With a few exceptions, CII welcomes most of the changes in the direct and indirect tax rates. CII welcomes the reduction in the corporate surcharge from 10% to 7.5% and the increase in deduction against R&D from 150% to 200%. However, the increase in MAT is a retrograde move, as it dilutes the incentives given to companies for various reasons. The change in the slabs for personal taxes is welcome, as it will provide greater disposable income in the hands of taxpayers.

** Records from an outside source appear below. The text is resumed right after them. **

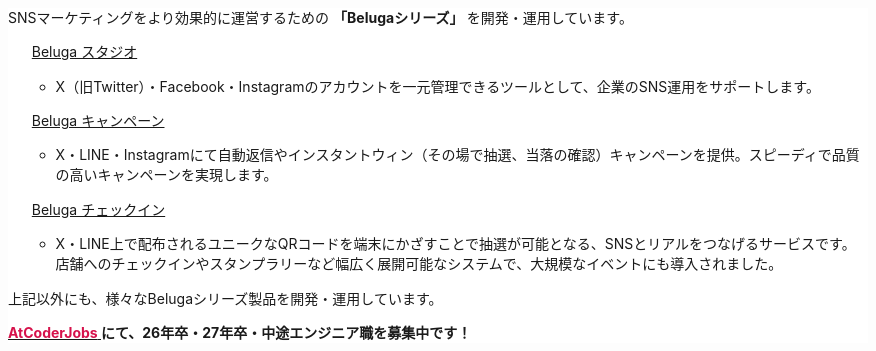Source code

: SNSマーケティングをより効果的に運営するための
<b>
「Belugaシリーズ」
</b>
を開発・運用しています。
          
</p>

<ul>
<a href="https://www.uniquevision.co.jp/service/beluga/">Beluga スタジオ
            </a>
<ul>

<li>
X（旧Twitter）・Facebook・Instagramのアカウントを一元管理できるツールとして、企業のSNS運用をサポートします。
              
</li>

</ul>

</ul>

<ul>
<a href="https://www.uniquevision.co.jp/service/beluga-campaign/">Beluga キャンペーン
            </a>
<ul>

<li>
X・LINE・Instagramにて自動返信やインスタントウィン（その場で抽選、当落の確認）キャンペーンを提供。スピーディで品質の高いキャンペーンを実現します。
              
</li>

</ul>

</ul>

<ul>
<a href="https://www.uniquevision.co.jp/case/belugacampaign-hololivecity-checkincampaign">Beluga チェックイン
            </a>
<ul>

<li>
X・LINE上で配布されるユニークなQRコードを端末にかざすことで抽選が可能となる、SNSとリアルをつなげるサービスです。店舗へのチェックインやスタンプラリーなど幅広く展開可能なシステムで、大規模なイベントにも導入されました。
              
</li>

</ul>

</ul>

<p>
上記以外にも、様々なBelugaシリーズ製品を開発・運用しています。
</p>

<p>

<b>
<a href="https://jobs.atcoder.jp/offers/list?f.CompanyScreenName=uniquevision">
<font color="#D6124B">AtCoderJobs</font>
</a>にて、26年卒・27年卒・中途エンジニア職を募集中です！
</b>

CII is particularly happy that the Finance Minister has sent a clear message that any unwinding of the stimulus would be calibrated, based on the pace of recovery of industry. Extension of interest subvention of 2 per cent to exports for one year for the SME sector is also welcome. The SME sector will also benefit from the increase in the limits for presumptive taxation and the clarification that no capital gains tax would be levied in case of conversion of small companies into LLPs.

Important measures have been taken to consolidate regulation in the financial sector. The establishment of the Financial Stability and Development Council will help inter-regulatory co-ordination while the Financial Sector Legislative Reforms Council will provide an outline for the expected reforms in this sector. The provision of additional banking licenses to private sector entities will enable greater competition in banking even as public sector banks are strengthened through re-capitalisation.

CII also welcomes the steps taken to encourage agricultural growth. The dual strategy of increasing agricultural productivity on the one hand and initiating reforms in the food supply chain on the other is one that has long been recommended by CII. If implemented well, this can go a long way in overcoming the supply bottlenecks that have been responsible for the current increase in inflation. Incentives provided to the food processing sector will also enable greater investment in this critical area, the press statement said.

CII has always highlighted the need for greater investment in infrastructure which will be a catalyst for growth. Budget 2010 has provided for significant increases in the Plan outlay for the critical infrastructure sectors such as roads, power, housing and rural infrastructure. The National Clean Energy Fund has also been established with an allocation of Rs 1000 crores to promote research and innovation in clean energy. CII is confident that with these measures, there will be a step-up in the amount invested in infrastructure.